3. **Prefilter pairs of plasmids with sourmash:** If you have a very large (>10k) and diverse dataset, you may want to prefilter which pairs of plasmids you calculate containment distances for and integerise, by first estimating containment distances with sourmash and discarding any too divergent pairs of plasmids early in the workflow. Note that sourmash is a kmer sketching approach, and will sometimes fail to correctly estimate containment for very small plasmids (~5kb and smaller). To run the prefiltering, use the ``sourmash`` flag, and you can modify the containment distance at which plasmid pairs get filtered out with ``sourmash_threshold``. We have found that sourmash generally overestimates containment distance, which is why the default threshold for sourmash is 0.85. Decreasing the threshold will filter out more pairs, and therefore decrease run time, but also increases the risk of wrongly discarding pairs.

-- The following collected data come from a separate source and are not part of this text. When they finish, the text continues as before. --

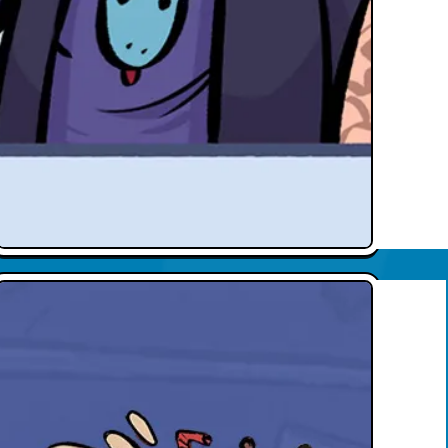
Text here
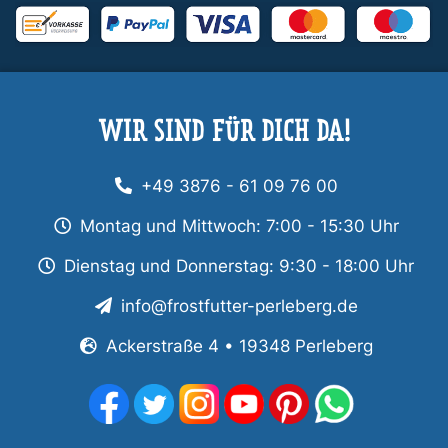
WIR SIND FÜR DICH DA!
+49 3876 - 61 09 76 00
Montag und Mittwoch: 7:00 - 15:30 Uhr
Dienstag und Donnerstag: 9:30 - 18:00 Uhr
info@frostfutter-perleberg.de
Ackerstraße 4 • 19348 Perleberg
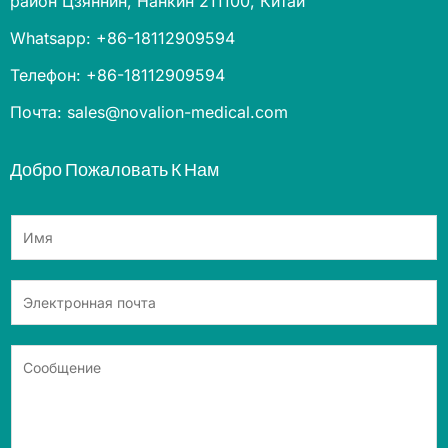
район Цзяннин, Нанкин 211100, Китай
Whatsapp: +86-18112909594
Телефон: +86-18112909594
Почта: sales@novalion-medical.com
Добро Пожаловать К Нам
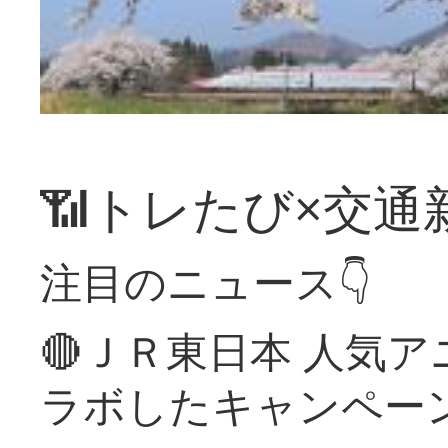
📶トレたび×交通
注目のニュース👇
🔴ＪＲ東日本 人気
ラボしたキャンペー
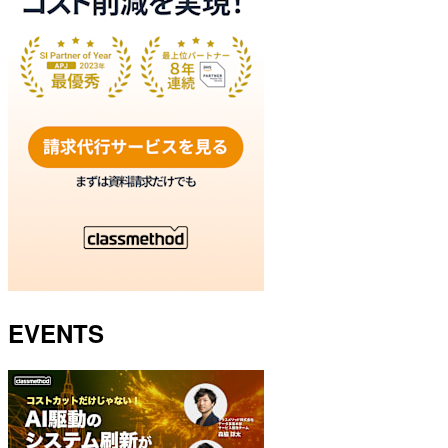
EVENTS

As a general rule of thumb, a sourmash threshold that is higher than the overall containment distance threshold by 0.25 or 0.35 shouldn't wrongly discard pairs.
4. **Use gurobi as the ILP solver:** This is not worth trying unless you have already tried the previous options and still want a quicker run time. By default, pling calculates DCJ-Indel with the ILP solver GLPK, which is free and open source. Gurobi is an alternative, faster ILP solver, but is a commercial software. Please see installation of optional dependancies for more instructions on how to set it up. This is only worth doing if you are planning to use pling repreatedly on large datasets. After installation, use ``--ilp_solver gurobi`` to run pling with gurobi.

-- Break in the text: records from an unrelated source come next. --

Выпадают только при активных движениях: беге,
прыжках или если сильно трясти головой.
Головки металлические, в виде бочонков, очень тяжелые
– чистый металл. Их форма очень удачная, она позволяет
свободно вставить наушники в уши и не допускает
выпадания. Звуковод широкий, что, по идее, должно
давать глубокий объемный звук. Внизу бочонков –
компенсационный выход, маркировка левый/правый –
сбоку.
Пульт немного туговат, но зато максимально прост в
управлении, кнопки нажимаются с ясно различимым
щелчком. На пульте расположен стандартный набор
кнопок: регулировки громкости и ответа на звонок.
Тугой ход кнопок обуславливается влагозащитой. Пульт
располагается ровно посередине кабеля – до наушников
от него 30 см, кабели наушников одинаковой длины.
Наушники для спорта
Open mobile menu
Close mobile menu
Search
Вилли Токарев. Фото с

Integerisation from annotation (pling v1)
-----------------------------------------

As of version 2, pling no longer does integerisation from gene annotation, as we found it generally unreliable for a variety of reasons. If you are still interested in getting DCJ-Indel distances and clustering from genes rather than pairwise synteny blocks, you can still use version 1. You can download that version from https://github.com/iqbal-lab-org/pling/releases/tag/v1.1.1 , and you will need the following dependancies:

- Python >=3.8, <3.12
- conda
- Snakemake >=7.25.4, <=7.32.4
- pandas >=2.0

To run, required input is a list of paths to fasta files ``genomes_list`` and a path to an output directory ``output_dir``. All the genomes must be circular and complete. If ``pling_path`` is the path to the directory to which you downloaded pling, then usage is::

	PYTHONPATH=<pling_path> python <pling_path>/pling/run_pling.py <genomes_list> <output_dir> anno --bakta_db <bakta_db>

As gene annotation is done via Bakta (https://github.com/oschwengers/bakta), the Bakta database must be downloaded beforehand and provided via ``--bakta_db`` to do integerisation from annotation. If a gene is duplicated multiple times across two plasmids for which you are calculating DCJ-Indel, rather than assigning one integer label to all the paralogs, you may want to match together paralogs that are more similar to each other than the other paralogs. This can speed up the DCJ-Indel claculation, and also provide a more realistic distance. We call this process "deduplication" and it can be controlled via the parameters ``--dedup`` and ``--dedup_threshold``. Note that this approach is scarcely tested, and we did not identified appropriate thresholds, so use at your own risk.